Mãos tocam um piano enquanto alguns dos mais célebres nomes da música brasileira são apresentados em uma trilha hipnotizante. O plano abre e um rosto concentrado é intercalado com imagens da infância e juventude da multi-instrumentista e arranjadora que dá nome ao filme. Os primeiros minutos de tela já contam, sonora e visualmente, a proposta de A Música Natureza de Léa Freire, documentário de Lucas Weglinski, que busca destrinchar e, sobretudo, manifestar uma trajetória musical ainda pouco reconhecida pelo grande público do Brasil, apesar de celebrada internacionalmente como uma das mais inventivas e múltiplas obras da música brasileira.
O longa acompanha a vida de Léa desde a infância, a partir da década de 60, paralelamente a um recorte de toda uma geração da música, mas de uma perspectiva singular, visto que, historicamente, o destaque é predominantemente masculino. A partir de entrevistas com nomes como Alaíde Costa e Silvia Goes, conhecemos a história da musicista com enfoque em sua vasta obra, da música de São Paulo e, consequentemente, do Brasil. Mais forte que as palavras são as músicas, que nos fazem perceber rapidamente a profundidade da obra de Léa, intrinsecamente ligada aos múltiplos sotaques e cores do Brasil.
"Villa-Lobos contemporânea", "nova Tom Jobim" ou “Hermeto de saias” são algumas das alcunhas utilizadas para descrever sua obra; apesar de demonstrarem a expressividade de seu trabalho para os autoproclamados críticos especializados, demonstram um aspecto problemático e central na trajetória da instrumentista: o machismo e misoginia. Com vozes prioritariamente femininas, além da própria autora, o documentário também é uma afirmação das injustiças, que rebatem na falta de reconhecimento, numa demonstração da influência da trajetória da musicista para as próximas gerações femininas se posicionarem no fazer artístico.
A trilha, assinada pela própria, conta uma história à parte, enquanto podemos ver os vários entrevistados interpretando peças, além da própria autora, seja em material de arquivo ou inédito. Este acaba sendo o destaque do documentário, que, além de sintetizar mais de quatro décadas de música em pouco mais de 25 passagens sonoras, consegue traduzir a vastidão da obra da compositora de forma literal. Podemos ver a música sendo tocada, a comoção dos convidados e, como certamente foi objetivado, sentirmos nós mesmos a força da música de Léa.
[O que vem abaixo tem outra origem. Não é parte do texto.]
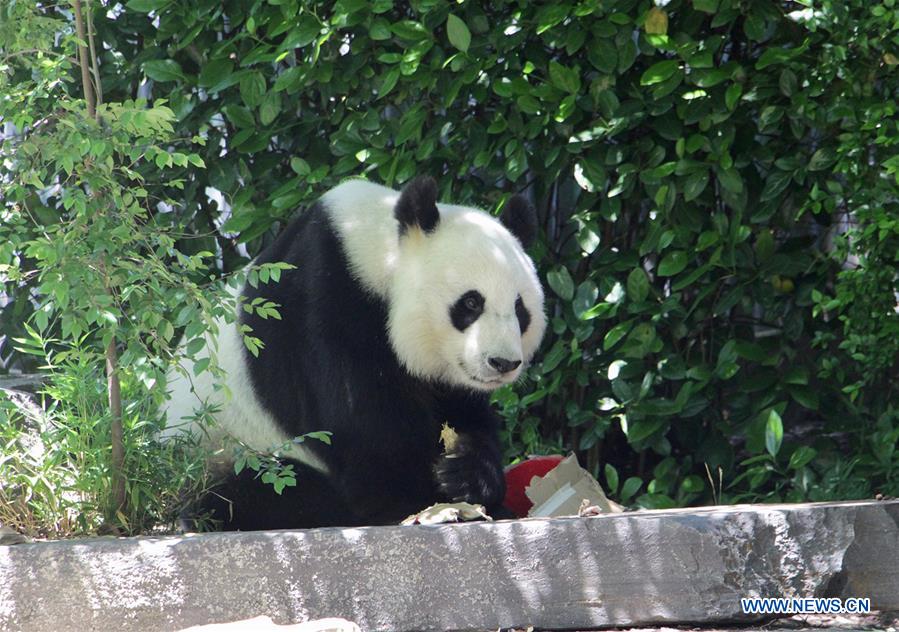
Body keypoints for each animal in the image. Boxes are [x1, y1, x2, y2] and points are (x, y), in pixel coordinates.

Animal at [163, 176, 546, 530]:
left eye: (520, 310)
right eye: (471, 303)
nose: (503, 363)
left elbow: (463, 411)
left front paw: (468, 475)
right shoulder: (324, 304)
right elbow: (363, 428)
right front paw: (420, 498)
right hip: (224, 450)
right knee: (255, 492)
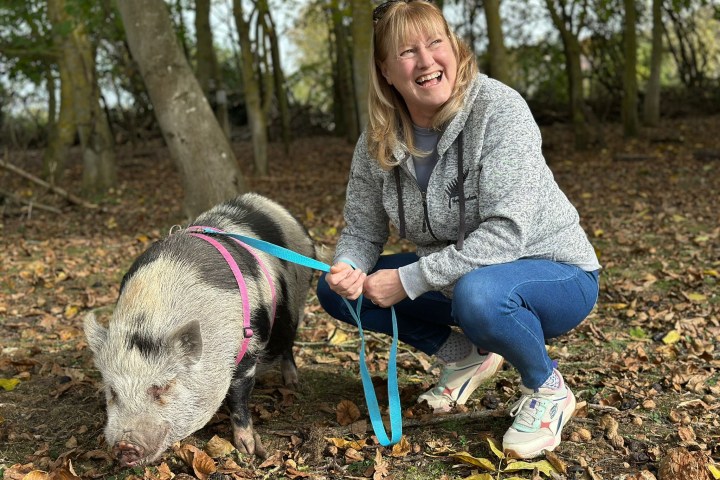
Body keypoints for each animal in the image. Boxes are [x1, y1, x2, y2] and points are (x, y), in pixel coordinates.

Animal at [84, 193, 321, 467]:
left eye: (163, 387)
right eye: (112, 391)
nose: (125, 445)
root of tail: (270, 204)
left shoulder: (249, 343)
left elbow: (238, 396)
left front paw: (248, 449)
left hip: (297, 299)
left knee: (288, 343)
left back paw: (292, 384)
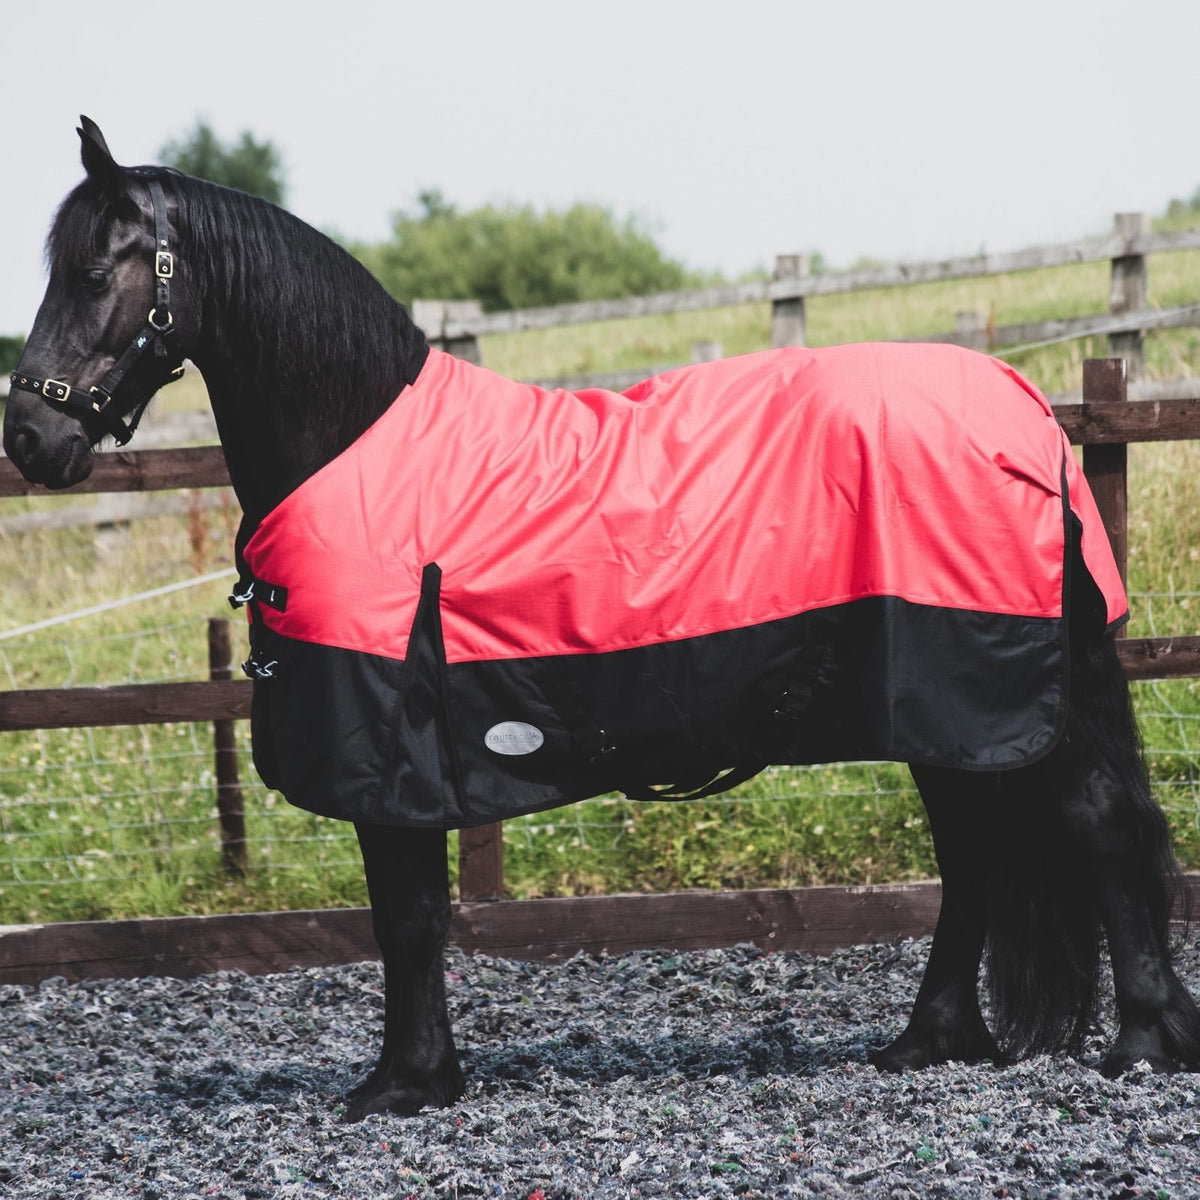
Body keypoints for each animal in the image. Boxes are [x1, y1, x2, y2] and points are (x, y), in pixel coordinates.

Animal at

O ar hipnótico mencionado no início, apesar de ter em seu cerne as belíssimas músicas, é sustentado por um trabalho de pesquisa e montagem robusto, ao ilustrar os significados com matérias antigas e os mais variados trechos de vídeos pessoais, demonstrando uma pesquisa aprofundada não apenas da obra sonora, mas de todo material disponível ao longo das décadas, mesmo que este seja escasso por motivos já explicitados.
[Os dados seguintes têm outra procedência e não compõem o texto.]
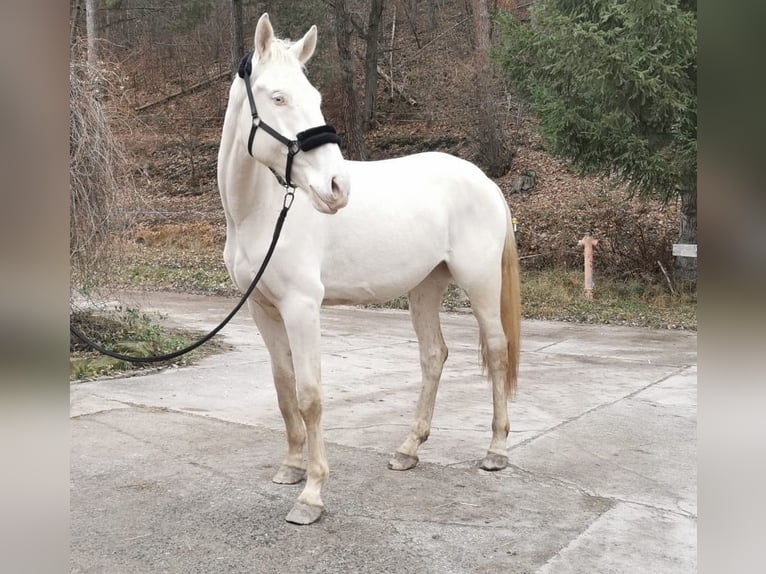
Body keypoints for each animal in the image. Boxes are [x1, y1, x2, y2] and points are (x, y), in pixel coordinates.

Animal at [217, 13, 521, 525]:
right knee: (433, 356)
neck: (261, 211)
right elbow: (283, 387)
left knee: (497, 352)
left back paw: (496, 451)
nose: (337, 187)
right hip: (425, 287)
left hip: (479, 283)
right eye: (278, 97)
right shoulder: (262, 308)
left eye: (316, 97)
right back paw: (408, 449)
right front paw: (291, 467)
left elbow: (310, 395)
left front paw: (312, 494)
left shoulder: (302, 307)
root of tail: (483, 180)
Não se trata de um filme para especialistas ou grandes admiradores de música, mas de uma excelente apresentação para a obra de Léa e suas extensões. Para se tornar grande fã, quando falamos de arte, não é necessário conhecimento aprofundado no objeto, apenas sensibilidade pontual — ou não — da expressão que nos é apresentada. Nesse sentido, A Música Natureza de Léa Freire é mais que o suficiente para sensibilizar um novo público, além de atender aos já introduzidos com bastidores e interpretações únicas.
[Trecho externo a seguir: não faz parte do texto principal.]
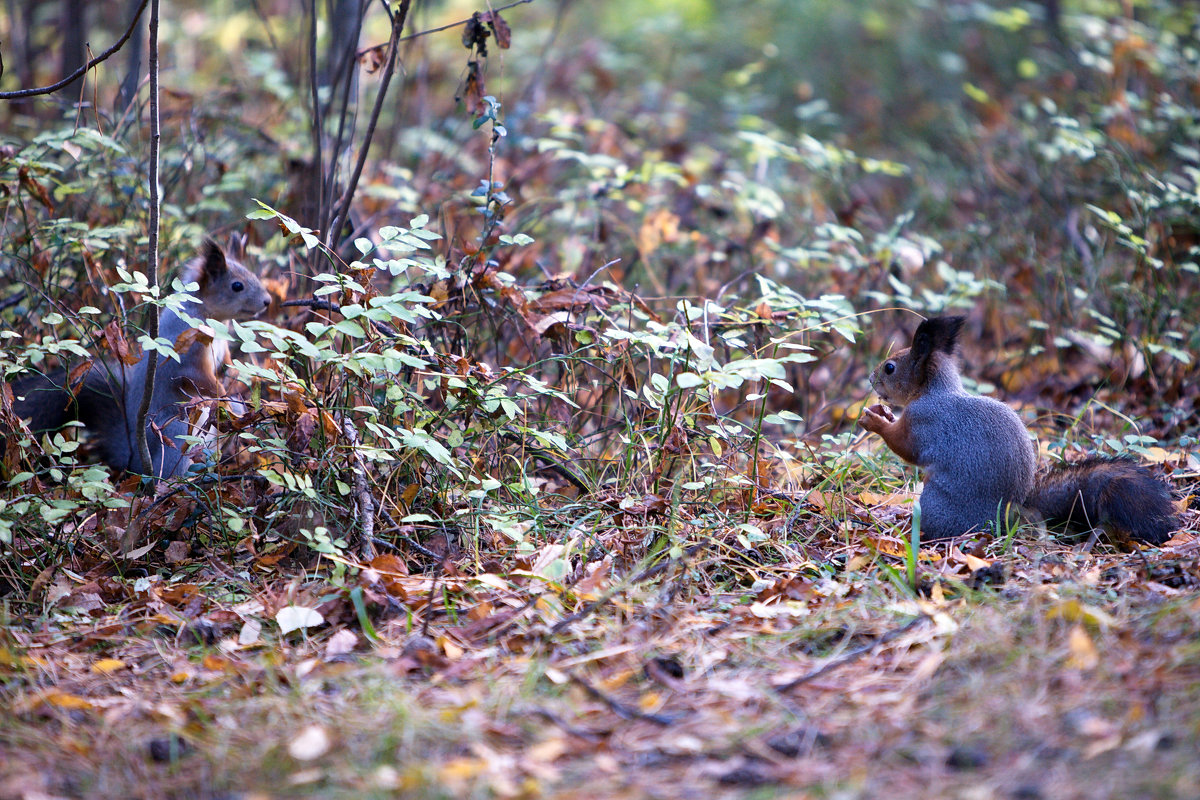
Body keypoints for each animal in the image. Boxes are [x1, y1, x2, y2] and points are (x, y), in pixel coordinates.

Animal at [5, 241, 272, 479]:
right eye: (237, 286)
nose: (267, 301)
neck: (207, 315)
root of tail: (134, 459)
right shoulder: (187, 353)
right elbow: (199, 378)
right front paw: (224, 397)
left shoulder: (221, 348)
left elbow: (225, 364)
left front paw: (237, 380)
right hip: (176, 433)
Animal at [859, 316, 1176, 546]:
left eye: (890, 368)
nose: (871, 378)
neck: (936, 391)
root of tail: (1008, 516)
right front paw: (884, 413)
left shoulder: (924, 421)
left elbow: (904, 446)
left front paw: (875, 421)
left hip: (935, 505)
O filme é bem sucedido ao homenagear a musicista e transpor sua sonoridade em imagem. Com depoimentos e interpretações de músicas tocantes, somos convidados a conhecer parte da trajetória que inclui a gravação de 7 discos autorais, produção de mais de 25 discos, inúmeras composições, arranjos com algumas das principais orquestras do país e participação com cerca de 50 músicos ao longo da carreira. Léa também é idealizadora do selo Maritaca, sem fins lucrativos, e ativista social através da música. Aos 67 anos de vida e luta, não é uma tarefa fácil traduzir isto em 99 minutos — mas chega-se bem perto de conseguir.